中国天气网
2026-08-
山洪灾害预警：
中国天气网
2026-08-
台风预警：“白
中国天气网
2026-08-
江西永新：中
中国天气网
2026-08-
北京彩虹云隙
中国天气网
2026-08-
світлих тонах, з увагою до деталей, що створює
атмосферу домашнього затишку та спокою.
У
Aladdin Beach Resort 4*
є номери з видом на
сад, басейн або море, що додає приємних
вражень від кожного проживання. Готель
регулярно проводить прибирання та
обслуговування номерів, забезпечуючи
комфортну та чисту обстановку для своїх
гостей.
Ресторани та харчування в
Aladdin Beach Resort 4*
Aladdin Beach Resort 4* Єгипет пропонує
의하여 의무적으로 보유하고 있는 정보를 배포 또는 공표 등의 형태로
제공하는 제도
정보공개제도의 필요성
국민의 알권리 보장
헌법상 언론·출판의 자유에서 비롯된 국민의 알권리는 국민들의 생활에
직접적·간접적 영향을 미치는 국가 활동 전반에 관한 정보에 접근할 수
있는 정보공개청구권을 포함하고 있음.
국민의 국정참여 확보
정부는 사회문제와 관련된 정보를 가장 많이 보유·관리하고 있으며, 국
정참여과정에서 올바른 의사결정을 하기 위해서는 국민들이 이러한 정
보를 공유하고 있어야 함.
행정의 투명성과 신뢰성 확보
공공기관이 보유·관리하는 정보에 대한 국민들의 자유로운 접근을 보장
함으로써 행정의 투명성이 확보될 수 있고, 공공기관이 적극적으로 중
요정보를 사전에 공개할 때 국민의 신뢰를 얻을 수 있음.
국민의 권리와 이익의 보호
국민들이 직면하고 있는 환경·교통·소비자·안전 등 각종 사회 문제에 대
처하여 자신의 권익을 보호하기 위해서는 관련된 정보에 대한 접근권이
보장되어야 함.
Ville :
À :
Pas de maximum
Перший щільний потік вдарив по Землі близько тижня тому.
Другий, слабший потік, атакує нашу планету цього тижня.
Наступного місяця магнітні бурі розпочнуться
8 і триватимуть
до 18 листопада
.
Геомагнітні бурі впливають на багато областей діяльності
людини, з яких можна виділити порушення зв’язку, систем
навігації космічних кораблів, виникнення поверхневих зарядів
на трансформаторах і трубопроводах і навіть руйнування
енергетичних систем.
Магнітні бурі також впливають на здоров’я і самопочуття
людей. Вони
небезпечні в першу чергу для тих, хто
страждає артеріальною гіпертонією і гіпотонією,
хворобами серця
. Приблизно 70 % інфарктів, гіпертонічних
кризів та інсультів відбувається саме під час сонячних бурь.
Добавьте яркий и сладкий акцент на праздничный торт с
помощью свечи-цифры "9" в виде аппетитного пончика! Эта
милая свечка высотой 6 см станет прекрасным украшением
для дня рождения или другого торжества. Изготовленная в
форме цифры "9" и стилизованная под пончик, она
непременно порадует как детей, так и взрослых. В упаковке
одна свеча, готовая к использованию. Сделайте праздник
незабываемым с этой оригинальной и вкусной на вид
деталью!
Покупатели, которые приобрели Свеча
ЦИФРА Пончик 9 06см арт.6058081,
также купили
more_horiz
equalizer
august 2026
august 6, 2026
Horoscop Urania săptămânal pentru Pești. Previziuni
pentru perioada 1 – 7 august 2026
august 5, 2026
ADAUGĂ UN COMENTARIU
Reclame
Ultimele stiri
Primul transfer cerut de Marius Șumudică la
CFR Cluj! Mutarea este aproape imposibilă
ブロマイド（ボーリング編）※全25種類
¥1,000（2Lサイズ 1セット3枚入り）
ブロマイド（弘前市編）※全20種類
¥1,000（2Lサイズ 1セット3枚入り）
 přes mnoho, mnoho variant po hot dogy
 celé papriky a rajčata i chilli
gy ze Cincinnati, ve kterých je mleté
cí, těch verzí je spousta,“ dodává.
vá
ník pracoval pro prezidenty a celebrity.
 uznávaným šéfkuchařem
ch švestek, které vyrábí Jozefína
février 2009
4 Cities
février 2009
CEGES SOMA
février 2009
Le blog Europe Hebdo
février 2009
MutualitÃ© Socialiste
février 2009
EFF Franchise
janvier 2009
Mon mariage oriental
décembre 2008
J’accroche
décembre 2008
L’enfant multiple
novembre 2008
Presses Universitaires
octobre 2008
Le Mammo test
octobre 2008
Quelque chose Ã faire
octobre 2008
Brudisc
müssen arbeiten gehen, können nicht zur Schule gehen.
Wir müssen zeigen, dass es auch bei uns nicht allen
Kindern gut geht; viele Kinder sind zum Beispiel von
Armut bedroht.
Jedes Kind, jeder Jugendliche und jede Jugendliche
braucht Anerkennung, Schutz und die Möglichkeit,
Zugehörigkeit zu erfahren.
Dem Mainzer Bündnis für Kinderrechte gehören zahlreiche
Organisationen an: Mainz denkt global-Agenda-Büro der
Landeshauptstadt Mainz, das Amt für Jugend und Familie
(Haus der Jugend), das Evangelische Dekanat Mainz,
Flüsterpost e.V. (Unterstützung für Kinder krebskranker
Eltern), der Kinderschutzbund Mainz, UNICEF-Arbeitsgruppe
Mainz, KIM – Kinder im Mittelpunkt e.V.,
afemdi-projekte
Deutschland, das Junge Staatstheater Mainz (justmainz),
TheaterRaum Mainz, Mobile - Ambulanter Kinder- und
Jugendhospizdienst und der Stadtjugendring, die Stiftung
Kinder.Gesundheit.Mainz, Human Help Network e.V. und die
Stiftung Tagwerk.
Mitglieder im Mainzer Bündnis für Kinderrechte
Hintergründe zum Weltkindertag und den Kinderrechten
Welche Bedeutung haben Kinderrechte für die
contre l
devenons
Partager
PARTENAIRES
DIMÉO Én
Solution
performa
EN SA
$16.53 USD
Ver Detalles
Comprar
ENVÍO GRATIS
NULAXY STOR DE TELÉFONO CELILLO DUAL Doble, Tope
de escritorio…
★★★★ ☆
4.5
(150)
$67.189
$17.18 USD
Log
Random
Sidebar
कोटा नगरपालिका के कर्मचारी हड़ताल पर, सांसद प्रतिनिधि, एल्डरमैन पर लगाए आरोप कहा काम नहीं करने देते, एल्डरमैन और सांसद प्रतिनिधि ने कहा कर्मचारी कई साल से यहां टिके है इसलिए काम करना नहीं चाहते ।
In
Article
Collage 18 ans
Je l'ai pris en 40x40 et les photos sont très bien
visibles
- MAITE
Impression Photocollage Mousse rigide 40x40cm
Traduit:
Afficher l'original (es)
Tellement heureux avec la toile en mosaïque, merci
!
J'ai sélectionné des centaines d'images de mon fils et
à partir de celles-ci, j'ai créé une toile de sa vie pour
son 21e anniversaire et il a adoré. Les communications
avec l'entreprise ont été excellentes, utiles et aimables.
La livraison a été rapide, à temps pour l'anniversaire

^^^^

**TO-DO ITEM**
Of the entries above, repeat exactly the lines between the line with "ník pracoval pro prezidenty a celebrity." and the line with "J'ai sélectionné des", inclusive, and no others.

**OUTPUT FOR THIS EXERCISE**
ník pracoval pro prezidenty a celebrity.
 uznávaným šéfkuchařem
ch švestek, které vyrábí Jozefína
février 2009
4 Cities
février 2009
CEGES SOMA
février 2009
Le blog Europe Hebdo
février 2009
MutualitÃ© Socialiste
février 2009
EFF Franchise
janvier 2009
Mon mariage oriental
décembre 2008
J’accroche
décembre 2008
L’enfant multiple
novembre 2008
Presses Universitaires
octobre 2008
Le Mammo test
octobre 2008
Quelque chose Ã faire
octobre 2008
Brudisc
müssen arbeiten gehen, können nicht zur Schule gehen.
Wir müssen zeigen, dass es auch bei uns nicht allen
Kindern gut geht; viele Kinder sind zum Beispiel von
Armut bedroht.
Jedes Kind, jeder Jugendliche und jede Jugendliche
braucht Anerkennung, Schutz und die Möglichkeit,
Zugehörigkeit zu erfahren.
Dem Mainzer Bündnis für Kinderrechte gehören zahlreiche
Organisationen an: Mainz denkt global-Agenda-Büro der
Landeshauptstadt Mainz, das Amt für Jugend und Familie
(Haus der Jugend), das Evangelische Dekanat Mainz,
Flüsterpost e.V. (Unterstützung für Kinder krebskranker
Eltern), der Kinderschutzbund Mainz, UNICEF-Arbeitsgruppe
Mainz, KIM – Kinder im Mittelpunkt e.V.,
afemdi-projekte
Deutschland, das Junge Staatstheater Mainz (justmainz),
TheaterRaum Mainz, Mobile - Ambulanter Kinder- und
Jugendhospizdienst und der Stadtjugendring, die Stiftung
Kinder.Gesundheit.Mainz, Human Help Network e.V. und die
Stiftung Tagwerk.
Mitglieder im Mainzer Bündnis für Kinderrechte
Hintergründe zum Weltkindertag und den Kinderrechten
Welche Bedeutung haben Kinderrechte für die
contre l
devenons
Partager
PARTENAIRES
DIMÉO Én
Solution
performa
EN SA
$16.53 USD
Ver Detalles
Comprar
ENVÍO GRATIS
NULAXY STOR DE TELÉFONO CELILLO DUAL Doble, Tope
de escritorio…
★★★★ ☆
4.5
(150)
$67.189
$17.18 USD
Log
Random
Sidebar
कोटा नगरपालिका के कर्मचारी हड़ताल पर, सांसद प्रतिनिधि, एल्डरमैन पर लगाए आरोप कहा काम नहीं करने देते, एल्डरमैन और सांसद प्रतिनिधि ने कहा कर्मचारी कई साल से यहां टिके है इसलिए काम करना नहीं चाहते ।
In
Article
Collage 18 ans
Je l'ai pris en 40x40 et les photos sont très bien
visibles
- MAITE
Impression Photocollage Mousse rigide 40x40cm
Traduit:
Afficher l'original (es)
Tellement heureux avec la toile en mosaïque, merci
!
J'ai sélectionné des centaines d'images de mon fils et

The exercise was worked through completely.